Her latest creative process, with WCD, began with small cohorts of dancers, who began in-person rehearsals last September, honing the visceral choreography, including signature body isolations and gestural movement vocabulary. During the excerpt I watched in-person at a rehearsal, the dancers frequently punctuated their own fluid phrasing with body slaps that cracked like whips — particularly striking during these distanced times as they literally make physical contact with their own flesh, in the absence of typical partnering such as lifts.
“We all live in a vacuum now. Nobody shakes hands; nobody hugs anymore. So when a dancer strikes themselves, it’s like acknowledging, ‘This is my corporal body. I’m not just existing through a screen and am still here,” Bailie states poignantly.
That deep sense and even craving for human connection runs like a leitmotif throughout the work. Individual masked dancers in Bailie’s democratic, organically derived ecosystem draw closer to each other — albeit never touching — for what she refers to as “intangible little coding” moments through eyes and gestures. Still others offer their watchful “gift of presence” while literally waiting in the wings for their turn in the spotlight.

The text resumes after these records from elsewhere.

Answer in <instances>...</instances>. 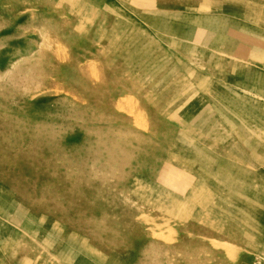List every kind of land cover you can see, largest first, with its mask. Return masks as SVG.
Masks as SVG:
<instances>
[{"label":"rangeland","instance_id":"rangeland-1","mask_svg":"<svg viewBox=\"0 0 264 264\" xmlns=\"http://www.w3.org/2000/svg\"><path fill=\"white\" fill-rule=\"evenodd\" d=\"M233 1L0 0V264H264V0Z\"/></svg>","mask_w":264,"mask_h":264},{"label":"bare ground","instance_id":"bare-ground-1","mask_svg":"<svg viewBox=\"0 0 264 264\" xmlns=\"http://www.w3.org/2000/svg\"><path fill=\"white\" fill-rule=\"evenodd\" d=\"M241 2H244V1H237V0H234V1H233L234 5L237 6V7H238V6H241V4H242ZM231 4H232V2H231ZM250 5H252V3H251ZM244 6L246 7L247 4L244 5ZM252 6H253V5H252ZM255 6H256V5H255ZM255 6H253V7H255ZM253 7H252V8H253ZM257 8H258V7H257ZM258 9H259V8H258ZM242 11H244V10H242ZM260 11H261V10H260ZM249 13H250V12H249ZM259 13H260V12H259ZM250 14H251V13H250ZM253 14H255V13H253ZM256 14H257V13H256ZM261 15H262V14H261ZM254 16H255V15H254ZM252 17H253V16H252ZM245 18H246V17H245ZM253 18H254V17H253ZM257 18H258V16H257ZM260 18H261V17H260ZM260 18H259V19H260ZM263 18H264V17H263ZM249 19H250V18H249ZM263 20H264V19H263ZM256 22H257V21H256ZM259 22H260V21H259ZM260 23H262V22H260ZM255 24H256V23H255ZM241 50L243 51V49H241ZM259 52H260V51H259ZM70 95H71V93H70ZM70 97H71V96H70ZM74 97H75V96H74ZM164 230H165V229H164ZM168 230H169V229H168ZM221 234H224V233H221ZM70 241H71V240H70ZM214 242H217V241H214Z\"/></svg>","mask_w":264,"mask_h":264}]
</instances>
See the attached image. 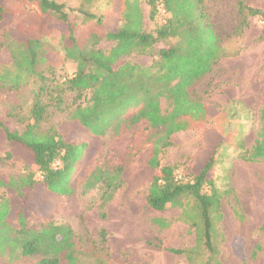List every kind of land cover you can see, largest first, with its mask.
Listing matches in <instances>:
<instances>
[{
    "label": "trees",
    "instance_id": "obj_1",
    "mask_svg": "<svg viewBox=\"0 0 264 264\" xmlns=\"http://www.w3.org/2000/svg\"><path fill=\"white\" fill-rule=\"evenodd\" d=\"M13 1L18 7H7L0 0V53H8L7 62H0V129L9 146L0 164H14L20 152L26 155L21 159L26 172L16 177L0 174V263L111 264L105 230L96 238L78 236L69 226L42 214L41 203L30 201V193L40 183L51 195L64 197L81 185L84 192L100 188L106 204L124 184L125 171L138 154L149 149L148 206L155 211L182 209L184 201L191 200L201 223L203 264H217L212 236L221 218L220 196L210 172L218 146L189 182L178 181L172 167L161 165L173 135L199 129L210 118L209 105L192 87L212 71L224 51L207 20L203 0L193 5L191 0L182 4L180 0H147L151 21L158 5L169 15L153 32L145 31L141 0H75L76 6L65 0ZM240 10L264 18L260 10L242 4ZM182 13H200L202 20L181 26ZM114 16L111 27L108 22ZM52 22L63 29L53 30ZM9 23L14 36L7 29ZM53 33L63 49L60 61L54 63L48 54L55 48L44 41ZM171 39L177 41L170 44ZM102 41L113 46L102 50L98 47ZM160 42L167 45L156 51ZM133 55L153 60L142 66L128 61ZM66 63L73 67L69 75L63 72ZM26 90L27 111L16 113ZM69 94L72 102L67 104ZM62 109L66 110L63 124L77 131L78 137H65L63 124L42 129V123ZM7 116L27 122L24 130L5 128L2 118ZM260 121L264 122V107ZM106 136L111 144L104 159H97L89 169L90 142L98 144L94 148L98 153ZM126 138L130 142L117 151V143ZM251 159H264L263 130ZM57 163L60 167L55 169ZM37 173L42 178L39 182ZM155 223L163 224L160 228L168 226L161 220ZM170 251L187 259L195 253Z\"/></svg>",
    "mask_w": 264,
    "mask_h": 264
},
{
    "label": "rangeland",
    "instance_id": "obj_2",
    "mask_svg": "<svg viewBox=\"0 0 264 264\" xmlns=\"http://www.w3.org/2000/svg\"><path fill=\"white\" fill-rule=\"evenodd\" d=\"M65 1L76 6L75 0ZM146 1L141 0L140 4L143 24L146 32H153L165 24L169 15L158 5L157 14L151 21ZM191 1L192 5L196 3V0ZM179 2L182 4L183 0ZM4 3L7 7H18L13 0H4ZM241 4L264 13V0H203L207 20L224 51V56L212 71L192 87L202 102L209 105L210 118L199 129L173 135L171 145L161 155L162 166L172 167L178 181L189 182L192 173L218 146L210 172L220 196L221 218L219 221L217 218L212 236L217 264H264V159H251L259 133L264 131V122L260 121V111L264 107V18L241 11ZM180 15L181 26L192 22L199 24L202 20L200 13ZM114 19L115 16L108 22L111 27ZM52 23L53 30L63 29ZM6 26L14 36L16 32L12 23ZM44 41L55 48L48 54L50 62L60 61L63 49L57 35L53 33ZM176 41L171 39L169 42L174 44ZM165 45L161 42L156 44V51ZM112 46L113 43L108 41L98 45L102 50H109ZM7 57V51L2 50L0 62L6 63ZM152 60L148 55L128 58V61L142 66L150 65ZM72 68L66 63L63 72L69 75ZM28 95L26 90L16 113L27 111ZM71 97L69 94L65 98L67 104L72 102ZM65 114L66 110H55L48 122L42 123V129L62 125ZM2 119L3 126L10 131L21 132L27 124L13 116ZM61 130L69 139L78 137V132L65 123ZM92 141L86 153L89 169L95 166L97 159H104L111 144L110 137L106 136L102 140L105 145L96 153L94 148L98 144ZM129 142L130 138L118 142L117 151ZM8 150L5 134L0 129V156ZM18 154L15 158L20 160L14 164H0L3 177H16L26 172L21 161L26 155ZM149 156V149L138 154L125 171L124 184L106 204L101 200L100 188L84 192L78 185L70 195L57 197L46 192L40 183L30 193V201L41 203L42 214L59 225L69 226L78 236L96 238L100 230H105L111 264H203L206 255L199 236L201 223L194 203L185 200L182 209L164 211H155L147 204L150 172L146 161ZM53 167L56 169L60 165L57 163ZM35 178L38 182L42 179L39 173ZM156 220L164 221L168 226L160 228L163 224L158 227ZM170 250L195 253L187 259L185 255Z\"/></svg>",
    "mask_w": 264,
    "mask_h": 264
}]
</instances>
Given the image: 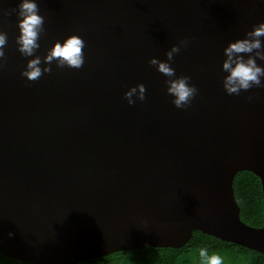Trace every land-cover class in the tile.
<instances>
[{"label":"water","instance_id":"water-1","mask_svg":"<svg viewBox=\"0 0 264 264\" xmlns=\"http://www.w3.org/2000/svg\"><path fill=\"white\" fill-rule=\"evenodd\" d=\"M20 2L0 0V253L72 264L201 231L264 254V223L241 219L233 186L238 172L259 177L264 215V87L229 95L222 70L228 43L264 22V0H36L35 55L85 41L81 68L54 61L36 81L21 75L33 57L16 43ZM185 38L170 66L198 93L178 109L148 61ZM139 83L146 99L129 105Z\"/></svg>","mask_w":264,"mask_h":264},{"label":"clouds","instance_id":"clouds-1","mask_svg":"<svg viewBox=\"0 0 264 264\" xmlns=\"http://www.w3.org/2000/svg\"><path fill=\"white\" fill-rule=\"evenodd\" d=\"M18 17L19 35L16 37L19 52L25 57H33L27 61L26 67L21 75L29 81L39 80L45 73L52 72V63L55 61L58 68L79 69L84 64L85 41L76 34L66 37L61 43L57 40L41 58L35 55L40 48L39 39L45 31L44 16L39 14V6L36 0H21L18 9H13ZM11 12L8 13L10 15ZM264 22L253 25L252 30L246 33L245 38L230 41L224 48L225 59L222 62V70L227 73L223 77V88L229 95H239L241 91L247 92L253 87H264V66L257 64V58L264 61ZM187 38L178 44H173L166 51V60H160L153 56L149 59L150 65L156 66L157 70L168 77L165 80L167 93L173 97L172 103L178 109L190 106L192 100L198 93V88L189 83L191 77L187 75L177 76L175 69L170 66L174 61L175 54L180 53L182 47L189 44ZM7 45V33L0 31V66L6 59L4 48ZM44 65L41 67V65ZM129 105H134L136 100L146 99V88L143 83L131 86L124 93ZM135 97V99H134ZM251 99V97H249ZM11 236L12 233H9ZM199 256L202 264H222L221 257L209 254L205 248L200 249Z\"/></svg>","mask_w":264,"mask_h":264},{"label":"trees","instance_id":"trees-1","mask_svg":"<svg viewBox=\"0 0 264 264\" xmlns=\"http://www.w3.org/2000/svg\"><path fill=\"white\" fill-rule=\"evenodd\" d=\"M233 186L241 209V219L251 226L261 227L264 223V215L260 178L252 172L241 171L235 176ZM202 248L207 249L210 255L221 257L222 264H264V254L201 231H195L189 242L178 248L146 246L72 264H202L199 256ZM0 264L34 263L10 258L0 253Z\"/></svg>","mask_w":264,"mask_h":264}]
</instances>
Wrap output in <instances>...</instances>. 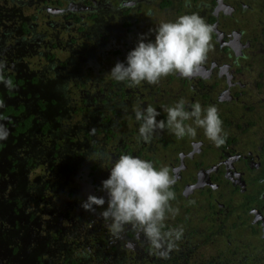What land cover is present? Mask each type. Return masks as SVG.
I'll return each instance as SVG.
<instances>
[{
  "label": "flooded vegetation",
  "instance_id": "obj_1",
  "mask_svg": "<svg viewBox=\"0 0 264 264\" xmlns=\"http://www.w3.org/2000/svg\"><path fill=\"white\" fill-rule=\"evenodd\" d=\"M193 12L212 26L207 58L193 76L173 74L157 85L132 88L111 78V68L125 60L141 34L153 39L160 22ZM28 50L43 54L44 73L30 71ZM14 56L20 76L25 68L31 82L53 81L48 100L54 103V124L42 118L45 102L36 90L24 95H34L37 110L2 96L12 105L4 113L13 125L8 150L19 152L21 142L11 145L18 137L24 142L21 153H28L30 138L34 151L44 135L54 136L49 155L58 177L54 187L72 184L66 190L70 206L77 194L81 201L89 194L106 198L101 181L109 174L107 160H96L95 153L113 159L130 154L167 166L176 180L171 204L179 214L166 224L183 227L184 234L161 260L130 227L119 239L111 236L102 208L87 212L79 206L70 213L73 209L59 201L51 234L31 224L28 240H14L13 257L0 256V264H49L50 258L42 257L49 244L46 255L54 253V264H264V0H0V58L7 70ZM180 98L202 108L217 106L227 133L222 146L208 141L203 129L194 138L178 139L165 129L150 143L138 139L137 105H152L160 112L157 119L166 121L165 106ZM69 115H77L72 124L65 121ZM42 147L40 153L47 149ZM46 215L51 222L52 212ZM63 218L67 224L61 228ZM21 251L28 260L22 261Z\"/></svg>",
  "mask_w": 264,
  "mask_h": 264
},
{
  "label": "clouds",
  "instance_id": "obj_2",
  "mask_svg": "<svg viewBox=\"0 0 264 264\" xmlns=\"http://www.w3.org/2000/svg\"><path fill=\"white\" fill-rule=\"evenodd\" d=\"M153 31V39L148 40L141 34L125 60L115 63L108 73L112 79L129 88L143 83L157 85L169 75L193 76L206 60L212 26L198 13H185L175 20L162 21ZM7 69V62L0 58V84L12 90L15 85L6 76ZM4 107L0 100V109ZM164 111L166 121L157 119L160 112L152 105L134 108L139 140L150 143L157 130L165 129L178 139L194 138L197 129H203L206 139L216 147L225 143L227 133L216 105L202 108L199 102L191 103L180 98L171 106H165ZM5 119L0 115V142L6 141L10 135L2 122ZM95 155L96 160H107L109 174L101 181L106 198L89 194L81 201L80 207L87 212L102 208L101 217L111 236L119 239L126 227H130L148 241L153 255L167 260L184 234L183 227H168L166 224L179 214V209L171 204L176 198L172 190L176 180L170 168L157 167L150 160L130 154L116 159L104 153Z\"/></svg>",
  "mask_w": 264,
  "mask_h": 264
},
{
  "label": "rangeland",
  "instance_id": "obj_3",
  "mask_svg": "<svg viewBox=\"0 0 264 264\" xmlns=\"http://www.w3.org/2000/svg\"><path fill=\"white\" fill-rule=\"evenodd\" d=\"M36 50L35 52L34 50L30 52L28 50L26 54V58L30 60V67H28L31 68L30 71L38 70L39 74H42L44 73V71H42L43 65H41L43 64V54H41L42 58H40ZM61 54H65V44L58 49L57 56L62 57ZM52 63L54 64V58ZM48 69V74L52 73L49 67ZM23 74L25 76L24 80H22L23 82L21 81L19 84L13 82L15 87L12 90L17 91L15 94H13V92H4L5 90L3 88H5V86L0 84L3 99L7 102H11L14 106L19 102H26L27 106L37 110L38 104L34 101V95L32 93H30L28 97L24 95L25 91L33 92L36 90L38 96L42 97L45 102L44 111L42 110V118H49L54 124V103H50L48 100L49 95L54 96L53 81L38 79L35 82H31L30 79L26 77L29 71L27 69L25 70V68ZM3 116L6 117L5 114ZM15 117H19V115L13 116L12 118ZM76 118L77 115H69L66 116L65 121L72 124ZM2 122L9 130L13 128L12 123L6 122V119ZM41 122L42 120L40 117V120L36 121L33 125L36 126V123L40 124ZM53 141L54 136L49 137L44 135L42 140L36 142L33 151L30 138L29 149L27 150L28 153H21L24 142L20 141L19 137L18 140L11 142V145L16 142H21L20 145H18L19 147L17 146L19 152L16 151V147H14L16 150H13V152L8 150V140L3 147H0V256H5L7 258L13 257L14 253L10 252L12 248L11 243H13L14 240L20 244L24 241L26 242L28 239H26L27 236H25V234L29 233L27 229L29 230L31 224L37 223V226L39 225V232L41 233H43L45 229L48 230L52 228L56 219L54 211L58 209L54 204H59V201H65L67 206L73 209L70 213L80 206L81 194H77V203L75 205L70 206V202L67 201L66 190L67 187L72 185L70 182H64L60 188L54 187V181H57L58 177L54 175V160L49 159ZM41 147H47V149H44V152L40 153ZM29 152L34 153L30 157L31 159L27 158L30 154ZM56 200H58V202L54 203ZM50 212H52V218L50 220V225H47L48 217L46 214H50ZM64 221H66L64 218L59 221L61 228L67 224V222L64 223ZM3 230H6L9 234L3 233ZM1 233L6 234V236H3ZM34 235L33 233L29 234L30 237H34ZM36 248H39V246L34 245V250H36ZM46 249H50V244ZM46 249L42 253V257H49V264H54V253L52 252L51 255L48 256L46 255ZM21 252L23 254L22 261L28 260L29 256H27L25 252Z\"/></svg>",
  "mask_w": 264,
  "mask_h": 264
},
{
  "label": "trees",
  "instance_id": "obj_4",
  "mask_svg": "<svg viewBox=\"0 0 264 264\" xmlns=\"http://www.w3.org/2000/svg\"><path fill=\"white\" fill-rule=\"evenodd\" d=\"M16 53V52H15ZM13 56V55H12ZM15 59H17V57L16 56H14V57H11V66H10V70H7V72H6V76L8 77V78H11L12 80L14 79L15 80V82H17V83H21V81L23 80V78L24 77H22V76H20L17 72H16V66H15V62H14V60ZM48 72H49V69H48ZM47 71L45 72V73H48ZM32 79H33V77H32ZM5 91L4 92H6V93H12L13 92V94L15 93L14 91L15 90H9V89H7L6 87L5 88H3ZM53 99V98H52ZM0 100H2V94H1V90H0ZM5 105V107L3 108V109H1L0 110V115H4V113L5 112H7L9 109H12V105L10 104V103H5L4 104ZM44 122V124L46 125V123H47V120H44L43 121ZM49 123H51V121H49ZM29 216H31V215H29ZM48 225H50V222L48 221ZM23 229V228H22ZM51 229V228H50ZM50 229H48V232H49V234H51V230ZM23 230H25V229H23ZM1 231V230H0ZM27 231H29L28 229H27ZM26 232V231H25ZM3 233H6V234H9L8 232H6V230H3ZM2 234V233H1ZM46 240H48V238L46 239Z\"/></svg>",
  "mask_w": 264,
  "mask_h": 264
}]
</instances>
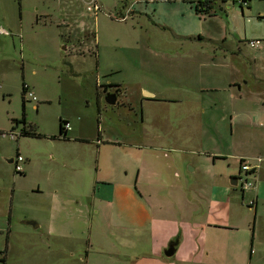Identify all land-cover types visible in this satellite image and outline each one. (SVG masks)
Listing matches in <instances>:
<instances>
[{
    "label": "rangeland",
    "instance_id": "rangeland-1",
    "mask_svg": "<svg viewBox=\"0 0 264 264\" xmlns=\"http://www.w3.org/2000/svg\"><path fill=\"white\" fill-rule=\"evenodd\" d=\"M95 1L96 15L86 8L94 0H0V26L10 33L0 35V211L6 222L0 264L3 257L4 264H149L147 256L158 253L165 236L160 224L149 231L122 228L111 217L114 203L98 198L94 211H100L101 223L98 228L94 223L84 240L47 241L49 192L54 186L85 189L88 177L104 167L96 146L81 140L100 135L121 143V151L108 144L102 150L108 149L105 160L113 163L116 178L129 181L135 191L141 187L135 184V154L140 149L142 156L143 147H159L156 154L147 152L152 161L170 166L171 179H177L174 173L179 179L195 177L189 158L217 149L230 155L235 177L254 181V174L240 172V156L264 157L259 149L264 147V83L255 80L264 77V0H196L209 2L215 15L195 17L188 0ZM66 12L71 17L63 21ZM225 67L235 70V80ZM109 82L120 87L114 105L104 100ZM178 96L181 102L170 100ZM201 100L210 107L203 116ZM60 119L74 122L89 139L74 138L73 132L60 139ZM22 129L38 136H18ZM10 131L17 134L13 140L1 136ZM175 136L172 147L178 152H168ZM17 154L24 159L21 174L7 161ZM144 163L139 182L147 183ZM125 168L132 170L126 174ZM140 189L156 217L172 216L169 194L153 188L160 202L155 208L147 186ZM241 191L236 185L241 206L236 211L243 218L235 234L250 237L254 218L248 224L244 217L248 202ZM27 220L41 226L33 228ZM229 264L248 263L232 259ZM258 264H264V254Z\"/></svg>",
    "mask_w": 264,
    "mask_h": 264
},
{
    "label": "crops",
    "instance_id": "crops-1",
    "mask_svg": "<svg viewBox=\"0 0 264 264\" xmlns=\"http://www.w3.org/2000/svg\"><path fill=\"white\" fill-rule=\"evenodd\" d=\"M188 1L191 15L197 16L194 7V3L197 1ZM94 3H96L95 0ZM64 15L62 17L63 21L69 20L71 17L68 12ZM0 35L9 36L10 33ZM224 58L226 59V57ZM225 69L230 71H227L226 74H230L231 80L237 78L232 67H225ZM226 80L230 84L231 80ZM255 80L259 84L264 83V77L262 79V76L256 77ZM109 83L115 85L114 83ZM237 89H240V86H237ZM146 96H151V94L146 92ZM231 96L234 97L233 95ZM179 99L180 101H178ZM170 100L181 102L182 99L178 96ZM197 105L201 116L205 115L207 109H210V107H204L203 100L199 101ZM262 114L264 115V112ZM255 119L256 117L253 116L252 120ZM67 122L71 126V130L66 132L67 138H69L68 134L72 132L74 138H86L82 137V131L76 127L74 122ZM97 138L96 140L89 138H86L89 140H81L83 143L96 146V149L102 154V165L104 167L100 169L99 174L95 175L96 178H94L95 176L93 178L88 177L85 189L76 188L72 191H66L54 186V191L49 192V194H52L51 204L48 205V221L46 230L43 232L47 237V241L58 242L74 237L84 240L86 238L84 233L89 231L94 223L97 228L101 223L100 218L102 216L100 211H94V202L96 203V198H98L99 200L110 202V204L114 203V206L110 209L111 217L114 216L122 228L135 227L142 228L137 230L149 231L154 230L156 224H160L159 230L165 236L162 237V243L157 248L158 253L147 256L149 264H229L232 259L239 262L247 260L248 264H258L259 255L264 254L263 163L254 173V188L241 191L242 193L239 194L241 199L244 200L246 197L248 202L247 208L249 212L244 214L248 224H250L251 217L254 218L251 236L247 237L244 234L239 236L235 233L240 229L238 222L243 217L237 215L236 209L237 207L241 209V206L237 205L236 186L230 184V179L235 177V172L229 160L230 155L226 151L219 152L215 149L214 151H206L205 156L198 154V157L189 158L187 163L191 167V172L196 176L193 178L185 176L183 179H179V175H176V173H174V177L177 179L167 177L170 166L165 165L163 167L156 161L155 157L152 161V156L149 155L150 153L147 150H153L156 154V150L159 147H143V157L138 152L140 149L136 152L135 184L139 183L141 187L143 184L147 186L148 201L154 204L155 208L160 203L154 198L157 194L153 192V188L161 189L165 192V196L169 194L171 197L170 207L174 209V212L172 216L166 215L163 218L156 217L155 213L153 214V211L148 208L145 203L147 199L144 192L140 189L141 187L135 191L129 181H122L116 178L115 170L111 168L113 163L105 160L108 149L102 150L103 144L112 145V147H116L118 151H121V143L110 140L103 141L100 135ZM171 139L170 143L168 142L170 144L167 148L168 152H178L176 148L172 147L178 143L177 136ZM259 149L260 152H264V147ZM164 156L168 157L165 153ZM240 158L244 157L240 156ZM145 160L148 161L147 183L139 182L142 180L144 172L142 166L145 164ZM181 161L182 159L179 158L174 163L180 165ZM8 163H13V161ZM130 170L132 169L125 168L126 174H129ZM102 171L103 174H101ZM128 177L130 178V176ZM9 195L10 199H12L13 194L11 191ZM109 219L110 223L111 218ZM28 222H34L35 224L37 222L32 220L24 222L33 228L41 226L39 223L37 227H34ZM5 224V213L0 211V233L4 231ZM145 227L148 229H144ZM171 242H176L175 253L171 257H165L163 252ZM131 259L127 257L128 261H131ZM167 259H174V262H168Z\"/></svg>",
    "mask_w": 264,
    "mask_h": 264
},
{
    "label": "built area",
    "instance_id": "built-area-1",
    "mask_svg": "<svg viewBox=\"0 0 264 264\" xmlns=\"http://www.w3.org/2000/svg\"><path fill=\"white\" fill-rule=\"evenodd\" d=\"M87 10L93 12V14H97V12L100 10L99 6L96 3H93L92 6H87ZM0 34H8V32L0 26ZM250 46L253 48H258L259 43L257 41H251ZM28 97L32 100L35 101L36 98L32 93H28ZM63 129L65 132L71 130V126L69 122L65 123L63 126ZM16 133H10L9 136L10 139H14ZM3 136V135H2ZM6 136V135H4ZM24 159L20 154H17L16 157L13 159V165H14V172L15 174H21L23 173V163ZM240 165H239V170L240 172H244L246 175L254 174L256 169L264 163V157L257 156L253 158H240ZM240 181L238 182V186H240L242 191L250 190L254 188L255 182L253 180H249L247 178L239 177Z\"/></svg>",
    "mask_w": 264,
    "mask_h": 264
},
{
    "label": "trees",
    "instance_id": "trees-1",
    "mask_svg": "<svg viewBox=\"0 0 264 264\" xmlns=\"http://www.w3.org/2000/svg\"><path fill=\"white\" fill-rule=\"evenodd\" d=\"M240 1L243 2L244 0H240ZM208 3L205 2V1H197V2H195L194 6H195V9H196V12L197 13H203V14H206V15H209V16L215 15L214 13H211L212 7ZM26 91H27V87H24L23 94H25ZM65 123H67V121H64L62 119L59 120V138L62 139V140L68 139L67 135H66V132L63 129V126H64ZM10 133H15V132L10 131ZM10 133H8V134H4L3 133L1 135H6L7 136ZM18 136H38V135H36L32 131H27L26 129H22L19 132ZM6 243H7V238H6ZM4 256H5V254H4ZM1 261L4 264L5 263V257H3V259H1Z\"/></svg>",
    "mask_w": 264,
    "mask_h": 264
},
{
    "label": "water",
    "instance_id": "water-1",
    "mask_svg": "<svg viewBox=\"0 0 264 264\" xmlns=\"http://www.w3.org/2000/svg\"><path fill=\"white\" fill-rule=\"evenodd\" d=\"M115 101H116V98L114 97V95H111V94L107 95V97L105 98V102L108 105H114ZM7 161L12 162L13 159H8ZM239 181H240V178L233 177L230 179V184L236 186ZM28 223L33 225L34 227H37V224H35L34 222H28ZM175 247H176V242L169 243V245L167 246V248L163 252L164 256L165 257L173 256L175 253Z\"/></svg>",
    "mask_w": 264,
    "mask_h": 264
},
{
    "label": "flooded vegetation",
    "instance_id": "flooded-vegetation-1",
    "mask_svg": "<svg viewBox=\"0 0 264 264\" xmlns=\"http://www.w3.org/2000/svg\"><path fill=\"white\" fill-rule=\"evenodd\" d=\"M247 1H249V0H244L243 2H241V1L240 2L246 3ZM104 89H105L104 90V100L107 97V95L111 94V95H114V97L116 98V101H115V104H116V102H118V99L120 98V88L118 86H115V85H112L109 83L105 86ZM100 95H101V93H100Z\"/></svg>",
    "mask_w": 264,
    "mask_h": 264
}]
</instances>
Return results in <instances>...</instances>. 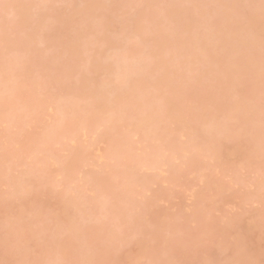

That conscious attentiveness also builds stronger tangible and intangible emotional connections through “shared experience” between the artists. And, when it is finally performed live, from an audience, which normally feeds performers with their own energy, including applause — sorely missed during today’s omnipresent bounty of live-streamed shows.
“Being there, and also giving space and physical presence might not always be obvious in a stage show, but it’s fundamentally important to this production,” Bailie says. “The dancers are interconnected on many different levels, like a celestial harp, with each person playing the heartstrings and the physicality of the others. It’s their collective energy, and resonance with each other that is being explored in this new work, whether dancers are onstage, or witnessing each other dancing while still each maintaining their individual strengths.”
When asked if she might define her new work as a “pandemic piece,” Bailie says: “Everything right now is going to be a type of ‘pandemic piece,’ but it’s not something that could only be done during a pandemic, or because of the pandemic. Yet we wouldn’t be human if the pandemic didn’t influence us. We’re communicating differently with each other through masks, and processing information differently.”
“I’m very proud that we’ve been able to continue with our season at WCD. We might be in this state of ‘up-and-down’ for quite some time and we need to be prepared for that, as well as become comfortable with the unpredictability of the situation,” she says.